**Exercise goal:**
Return the lines below in which the string "particularly" occurs.

**The input:**
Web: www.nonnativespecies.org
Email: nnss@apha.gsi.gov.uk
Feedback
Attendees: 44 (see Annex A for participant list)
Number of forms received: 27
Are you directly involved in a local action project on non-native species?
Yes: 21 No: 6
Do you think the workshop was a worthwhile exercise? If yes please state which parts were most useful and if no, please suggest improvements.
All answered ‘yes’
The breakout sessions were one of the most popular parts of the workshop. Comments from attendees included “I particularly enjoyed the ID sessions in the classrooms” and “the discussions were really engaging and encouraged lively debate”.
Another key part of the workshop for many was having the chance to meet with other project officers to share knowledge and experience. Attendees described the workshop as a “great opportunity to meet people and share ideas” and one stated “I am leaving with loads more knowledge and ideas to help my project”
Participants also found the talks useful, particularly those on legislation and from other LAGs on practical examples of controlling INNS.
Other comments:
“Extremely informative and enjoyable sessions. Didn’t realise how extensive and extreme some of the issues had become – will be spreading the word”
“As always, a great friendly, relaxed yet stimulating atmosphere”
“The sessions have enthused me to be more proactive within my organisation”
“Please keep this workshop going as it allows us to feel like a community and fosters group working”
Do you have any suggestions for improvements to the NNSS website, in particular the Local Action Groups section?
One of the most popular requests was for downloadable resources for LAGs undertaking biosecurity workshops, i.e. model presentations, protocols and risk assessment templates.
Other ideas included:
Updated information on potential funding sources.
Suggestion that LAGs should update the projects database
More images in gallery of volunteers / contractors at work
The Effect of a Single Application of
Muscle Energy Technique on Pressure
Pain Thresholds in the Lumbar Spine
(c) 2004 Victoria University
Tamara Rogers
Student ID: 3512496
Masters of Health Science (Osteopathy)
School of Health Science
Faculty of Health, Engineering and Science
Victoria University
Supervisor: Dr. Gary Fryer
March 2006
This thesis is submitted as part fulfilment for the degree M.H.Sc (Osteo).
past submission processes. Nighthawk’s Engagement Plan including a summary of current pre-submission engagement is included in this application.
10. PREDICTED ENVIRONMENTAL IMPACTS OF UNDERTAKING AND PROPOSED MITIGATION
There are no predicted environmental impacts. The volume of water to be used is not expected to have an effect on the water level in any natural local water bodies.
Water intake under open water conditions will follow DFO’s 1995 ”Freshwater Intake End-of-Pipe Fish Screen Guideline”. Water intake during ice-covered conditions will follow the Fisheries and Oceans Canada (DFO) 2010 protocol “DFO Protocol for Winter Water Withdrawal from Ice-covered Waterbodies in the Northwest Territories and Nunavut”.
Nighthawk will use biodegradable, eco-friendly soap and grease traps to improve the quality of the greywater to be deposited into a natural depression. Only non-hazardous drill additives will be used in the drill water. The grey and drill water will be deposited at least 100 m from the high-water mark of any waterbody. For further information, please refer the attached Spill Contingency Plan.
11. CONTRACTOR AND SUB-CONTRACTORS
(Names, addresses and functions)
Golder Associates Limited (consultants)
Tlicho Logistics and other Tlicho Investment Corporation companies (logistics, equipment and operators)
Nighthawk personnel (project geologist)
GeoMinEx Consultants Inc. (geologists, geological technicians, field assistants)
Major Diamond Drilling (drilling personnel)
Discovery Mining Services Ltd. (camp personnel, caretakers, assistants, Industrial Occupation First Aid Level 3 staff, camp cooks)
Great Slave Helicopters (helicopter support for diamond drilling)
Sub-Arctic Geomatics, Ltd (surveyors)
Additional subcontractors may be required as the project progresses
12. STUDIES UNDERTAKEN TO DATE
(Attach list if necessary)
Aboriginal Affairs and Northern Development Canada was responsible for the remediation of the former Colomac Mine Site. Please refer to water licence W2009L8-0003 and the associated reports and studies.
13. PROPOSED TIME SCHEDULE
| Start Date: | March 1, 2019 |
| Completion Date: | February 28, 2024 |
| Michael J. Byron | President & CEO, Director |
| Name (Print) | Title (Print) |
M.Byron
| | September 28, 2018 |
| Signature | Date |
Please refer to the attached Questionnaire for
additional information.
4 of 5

**Answer space:**
The breakout sessions were one of the most popular parts of the workshop. Comments from attendees included “I particularly enjoyed the ID sessions in the classrooms” and “the discussions were really engaging and encouraged lively debate”.
Participants also found the talks useful, particularly those on legislation and from other LAGs on practical examples of controlling INNS.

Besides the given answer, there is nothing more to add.